Statistical analysis

The results were expressed as mean ± standard deviation for continuous variables and frequency (%) for categorical variables. Differences between the failure group and the success group were compared with a two-sample t-test for continuous variables, and with the chi-square test or Fisher’s exact test for dichotomous variables.

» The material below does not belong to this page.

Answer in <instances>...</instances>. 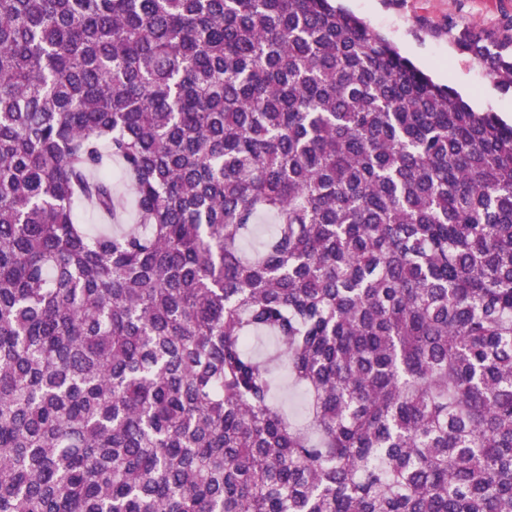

Initially, we divided the patients into tertiles according to their initial pneumothorax size, and performed a univariate analysis of the potential risk factors. To further test the robustness of our data, we created an alternative statistical model using the classification and regression tree method. Using this model, we divided all the patients into two groups by a single cut-off point of lung collapse percentage (92.5%) and performed a multivariate logistic regression analysis. The potential risk factors (p < 0.05) in the univariate analysis and some potential clinical confounding factors were included in the multivariate logistic regression model. All statistical analyses were performed using the SAS 9.4 and R 3.3.1 software. Statistical significance was set at p < 0.05.